------ Information given ------

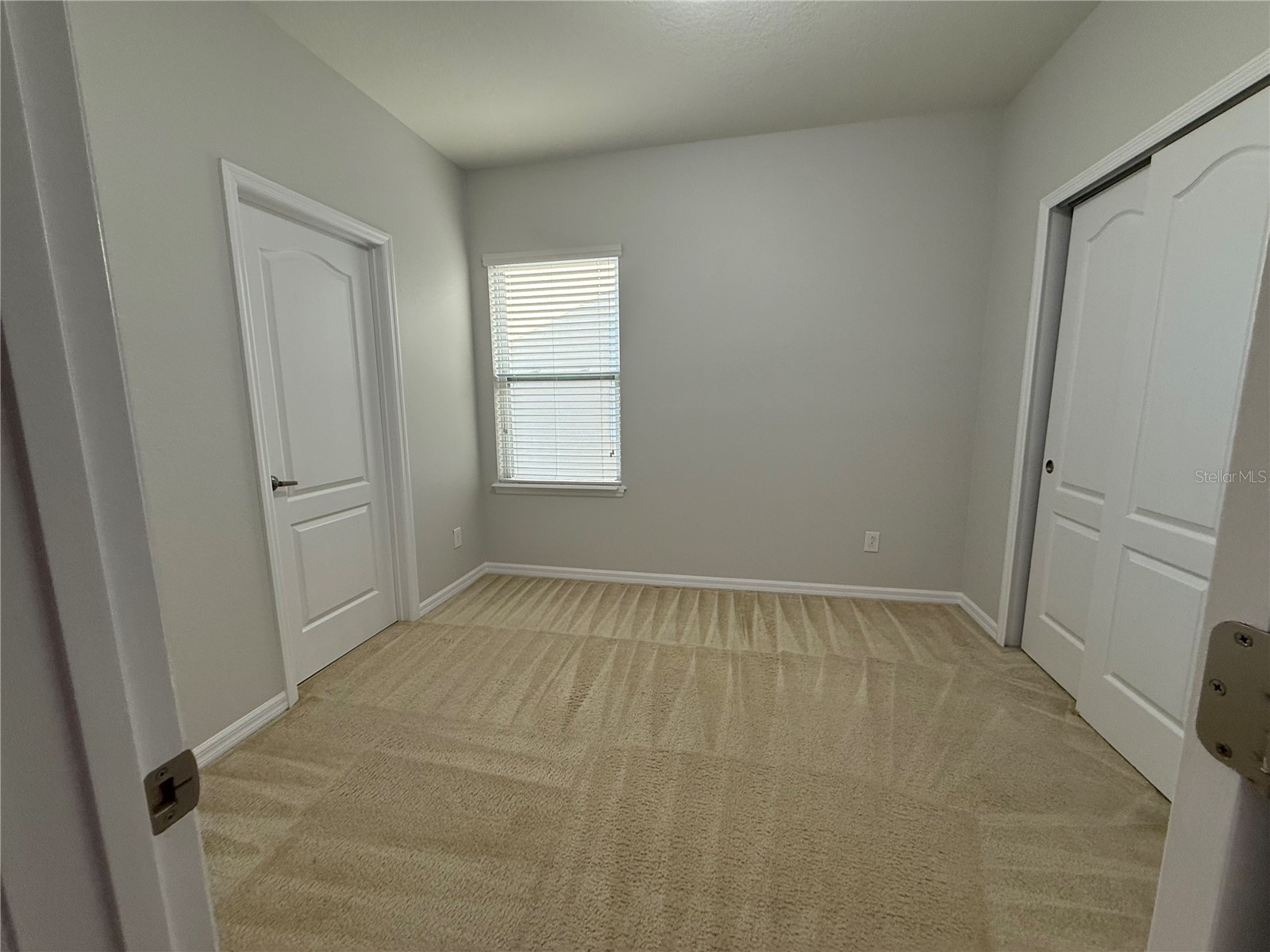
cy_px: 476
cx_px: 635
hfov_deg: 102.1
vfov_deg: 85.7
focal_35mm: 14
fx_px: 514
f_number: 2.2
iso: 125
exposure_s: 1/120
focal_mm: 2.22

------
------ Information given ------

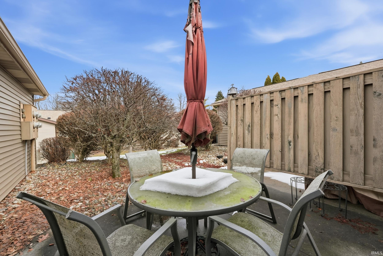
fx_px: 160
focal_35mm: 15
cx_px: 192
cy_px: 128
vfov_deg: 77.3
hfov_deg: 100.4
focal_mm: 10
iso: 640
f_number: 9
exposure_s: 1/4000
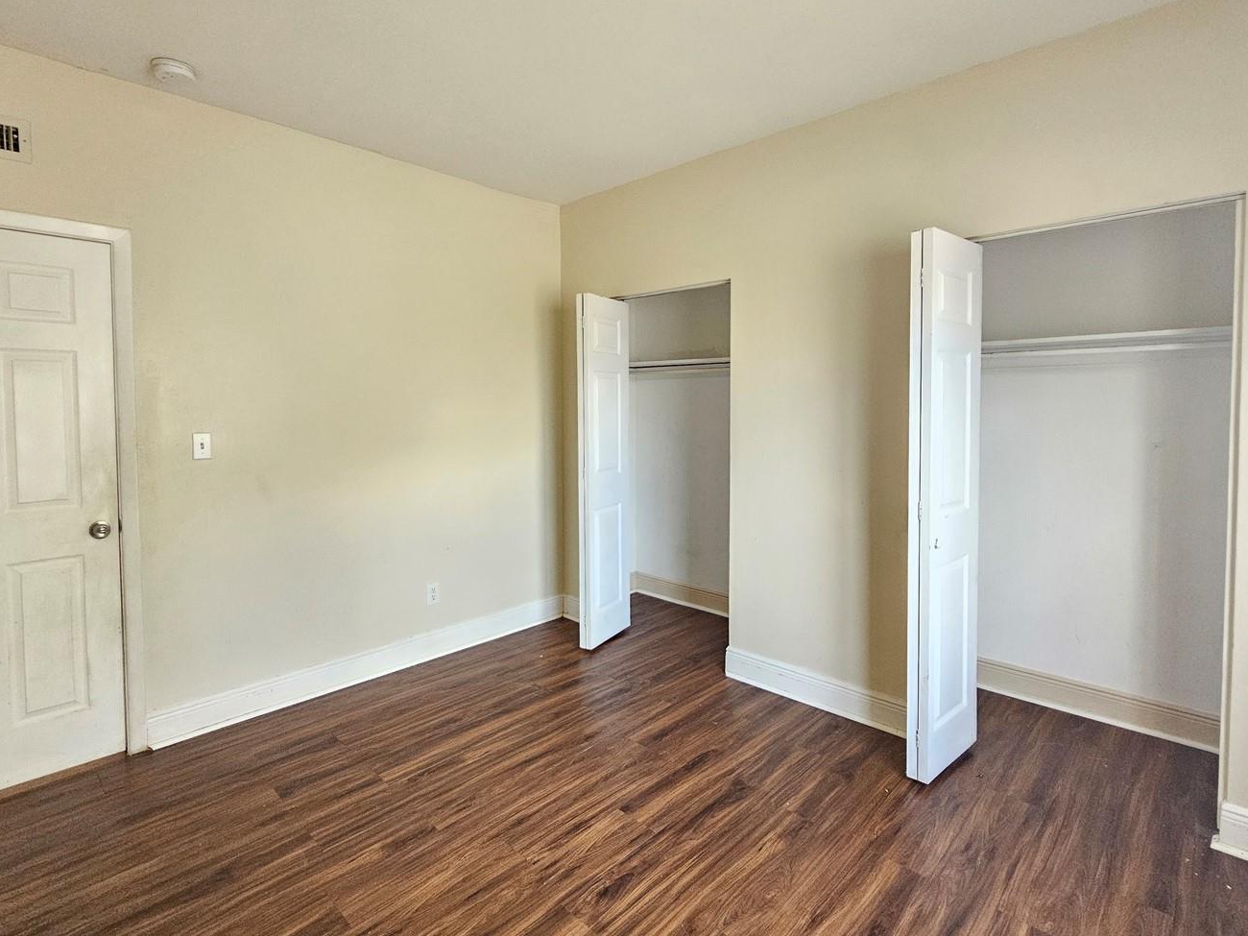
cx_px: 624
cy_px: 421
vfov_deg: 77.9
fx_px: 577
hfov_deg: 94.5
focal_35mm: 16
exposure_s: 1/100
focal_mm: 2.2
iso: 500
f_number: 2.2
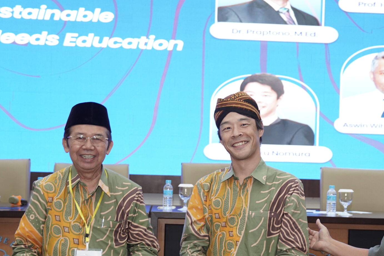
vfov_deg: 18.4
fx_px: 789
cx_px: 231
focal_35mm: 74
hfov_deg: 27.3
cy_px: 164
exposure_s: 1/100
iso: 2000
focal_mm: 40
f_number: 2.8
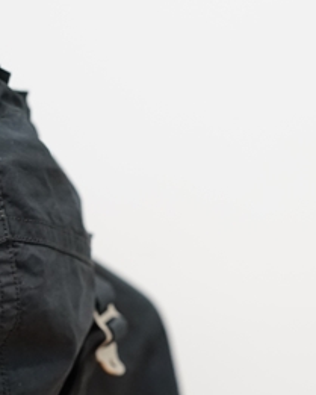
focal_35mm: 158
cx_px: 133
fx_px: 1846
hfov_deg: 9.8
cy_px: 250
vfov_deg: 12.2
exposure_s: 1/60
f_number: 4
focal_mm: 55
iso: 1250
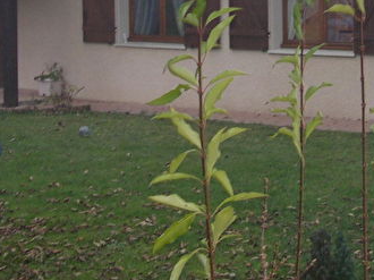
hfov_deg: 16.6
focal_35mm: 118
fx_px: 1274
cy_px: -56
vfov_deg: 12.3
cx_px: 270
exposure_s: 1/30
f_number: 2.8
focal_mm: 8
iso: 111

------
------ Information given ------

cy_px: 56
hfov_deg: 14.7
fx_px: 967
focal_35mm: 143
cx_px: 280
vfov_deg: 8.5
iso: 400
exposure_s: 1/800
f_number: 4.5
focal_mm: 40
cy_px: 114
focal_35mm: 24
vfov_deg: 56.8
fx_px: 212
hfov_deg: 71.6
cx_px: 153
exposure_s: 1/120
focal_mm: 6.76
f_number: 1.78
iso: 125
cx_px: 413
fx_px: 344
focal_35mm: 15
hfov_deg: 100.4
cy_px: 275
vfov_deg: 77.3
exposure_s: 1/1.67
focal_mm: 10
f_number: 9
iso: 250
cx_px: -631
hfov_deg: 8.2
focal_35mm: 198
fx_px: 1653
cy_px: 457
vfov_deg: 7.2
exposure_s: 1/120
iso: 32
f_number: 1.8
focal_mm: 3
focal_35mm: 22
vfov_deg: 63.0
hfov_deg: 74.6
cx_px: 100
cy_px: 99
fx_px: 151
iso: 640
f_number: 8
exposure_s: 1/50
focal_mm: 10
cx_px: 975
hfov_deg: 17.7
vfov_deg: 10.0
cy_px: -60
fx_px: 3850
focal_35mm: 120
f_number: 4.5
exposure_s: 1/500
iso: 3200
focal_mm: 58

------

To do: Using only the entries above, output the line with "focal_mm: 6.76", the line with "vfov_deg: 10.0", and all lines between them, exactly as they stand.

Result of this task:
focal_mm: 6.76
f_number: 1.78
iso: 125
cx_px: 413
fx_px: 344
focal_35mm: 15
hfov_deg: 100.4
cy_px: 275
vfov_deg: 77.3
exposure_s: 1/1.67
focal_mm: 10
f_number: 9
iso: 250
cx_px: -631
hfov_deg: 8.2
focal_35mm: 198
fx_px: 1653
cy_px: 457
vfov_deg: 7.2
exposure_s: 1/120
iso: 32
f_number: 1.8
focal_mm: 3
focal_35mm: 22
vfov_deg: 63.0
hfov_deg: 74.6
cx_px: 100
cy_px: 99
fx_px: 151
iso: 640
f_number: 8
exposure_s: 1/50
focal_mm: 10
cx_px: 975
hfov_deg: 17.7
vfov_deg: 10.0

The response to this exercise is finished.